#Regionali, 60 a 40 (per gli astenuti). E il PD perde 769mila voti

Francamente trovo quasi ridicolo il tweet al caldo di Matteo Renzi, che esultava per la “vittoria netta” in Emilia Romagna e in Calabria, che fra qualche settimana verranno governate rispettivamente da Stefano Bonaccini e da Mario Oliverio. Comprendo benissimo che per l’ideologia renziana contano le poltrone e i posti di potere che si occupano, ma a un leader di un partito che almeno nell’aggettivo si definisce “democratico” dovrebbe interessare anzitutto la qualità della democrazia nel sistema politico in cui agisce.

La qualità di una democrazia si misura anzitutto con il tasso di partecipazione alla vita democratica dei cittadini: in una regione che è stata definita da più parti per decenni l’avanguardia del buongoverno del centrosinistra, un’affluenza del 37,67% (contro il 59,26% della precedente votazione) dovrebbe essere un dato preoccupante, soprattutto alla luce del fatto che Bonaccini, già segretario regionale bersaniano poi passato armi e bagagli con Renzi, non ha nemmeno superato il 50% dei votanti (si è fermato al 49,05%). E rispetto alle Europee di giugno, il PD perde 677.283 voti (che diventano 769.336 in totale, contando anche la Calabria).

In compenso, la Lega “asfalta” Forza Italia e Beppe Grillo, arrivando a percentuali di consenso mai raggiunte in Emilia Romagna, una regione appunto “rossa”: a destra si polarizzano voti su una forza estremista e il PD vince solo grazie agli astenuti, che sono largamente il primo partito. Esultare per la vittoria, quindi, è demenziale: anzitutto perché i cittadini restando a casa hanno espresso un malessere profondo per un sistema che non condividono più.

Sacrificare sempre più ampie porzioni di rappresentatività in nome della governabilità diminuisce, generalmente, il tasso di partecipazione dei cittadini: lo si vede bene negli USA, dove la soglia del 50% dell’elettorato è stata superata solo con le elezioni del 2008, quando Obama incarnava un potenziale di cambiamento molto alto. Qui però non è nemmeno tanto un problema di rappresentatività, ma di rappresentanza, gli elettori non si sentono più rappresentati da nessuno, il che vuol dire che considerano gli attuali partiti la stessa cosa (e in quella stessa cosa ci mettono anche il Movimento Cinque Stelle, che altrimenti avrebbe dovuto intercettare larga parte degli astenuti). E dire che alle elezioni regionali la preferenza si può esprimere e, quindi non è nemmeno un problema di liste bloccate.

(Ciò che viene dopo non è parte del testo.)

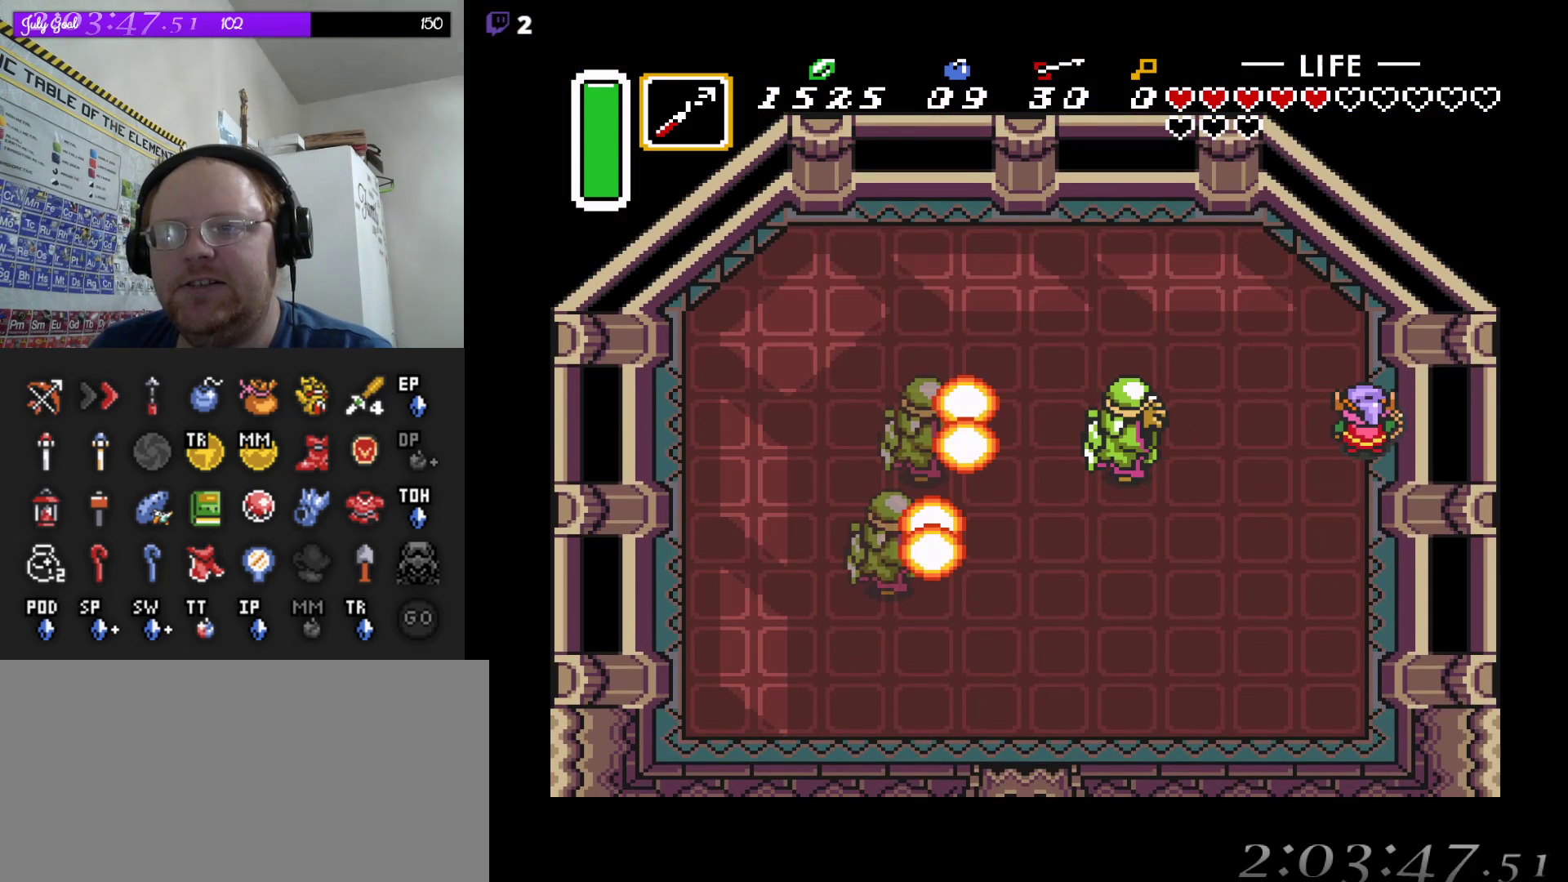
{"buttons": [], "events": [[50, "DPAD_LEFT", "down"], [133, "DPAD_LEFT", "up"]]}
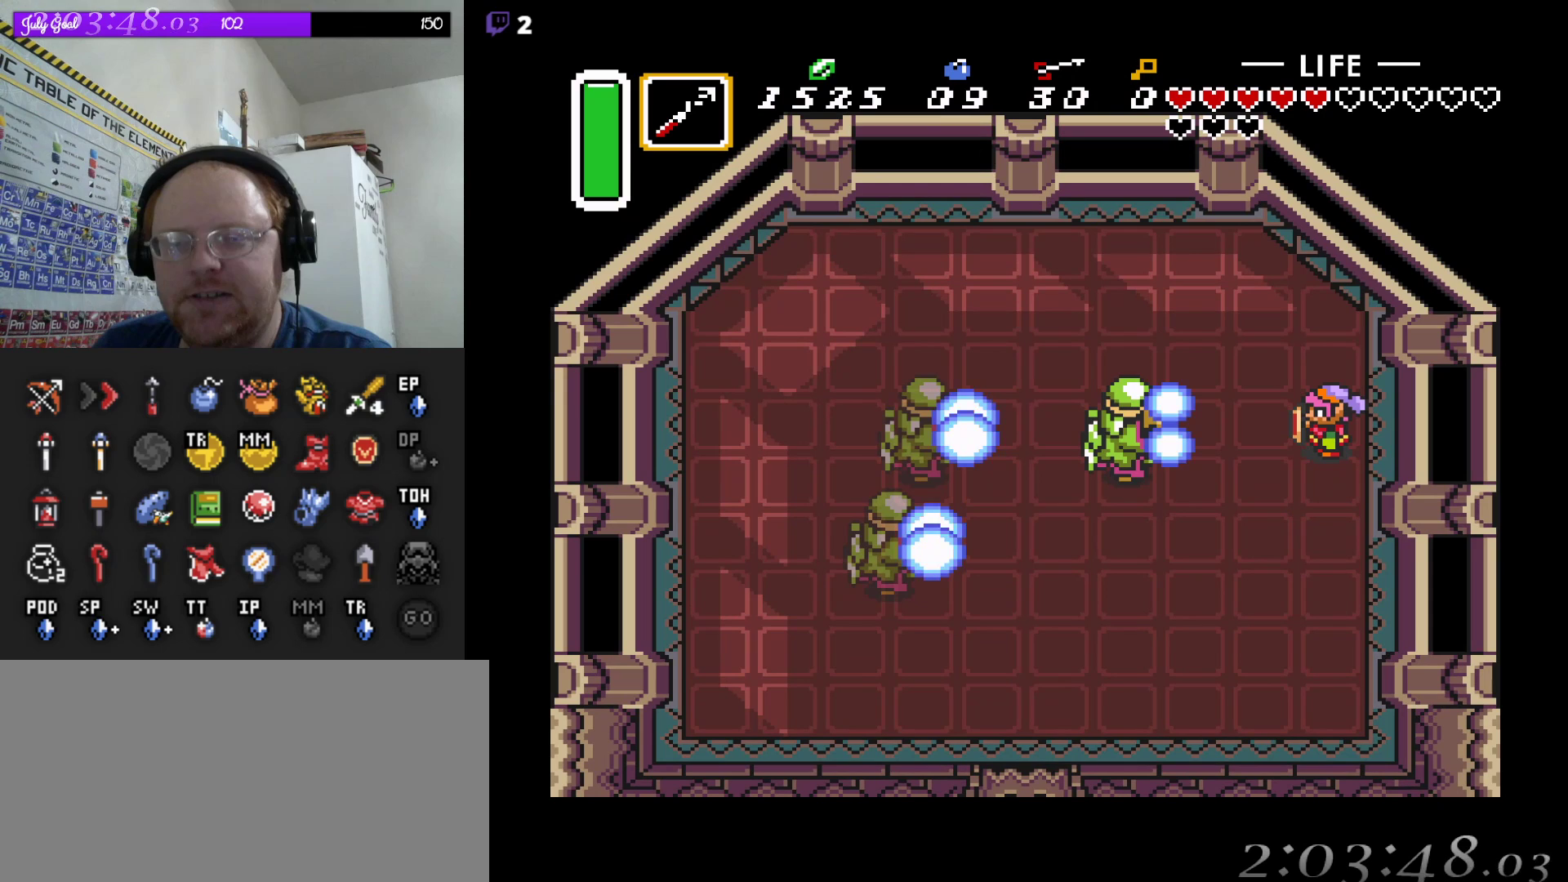
{"buttons": [], "events": []}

Al centro di questo degrado c’è la Questione Morale: una questione che, benché Renzi dica di avere tra i suoi numi tutelari Enrico Berlinguer, non è minimamente nell’agenda di governo. E non c’è bisogno di grandi analisi elettorali per capire che aveva ragione Berlinguer quando diceva che:

Affrontare la questione morale è una condizione ineli­minabile per poter proporre e fare accettare una politica severa e di risanamento finanziario. Ciò implica, innanzitutto, correttezza e onestà dal verti­ce alla base di tutta la vita pubblica. Ha detto Norberto Bobbio che la prima riforma istituzionale consiste nel non rubare. Ma la questione morale si è aperta in Italia perché gli interessi di partito sono divenuti così predominanti da coz­zare contro gli interessi generali del paese. Questo è lo stato di cose da cambiare per evitare una rivolta (che sta maturan­do) contro tutti i partiti, che ne colpirebbe la funzione es­senziale e legittima, e che porterebbe perciò a pericoli per il nostro regime democratico. (Dalla relazione al XVI Congresso del Pci, 6 marzo 1983)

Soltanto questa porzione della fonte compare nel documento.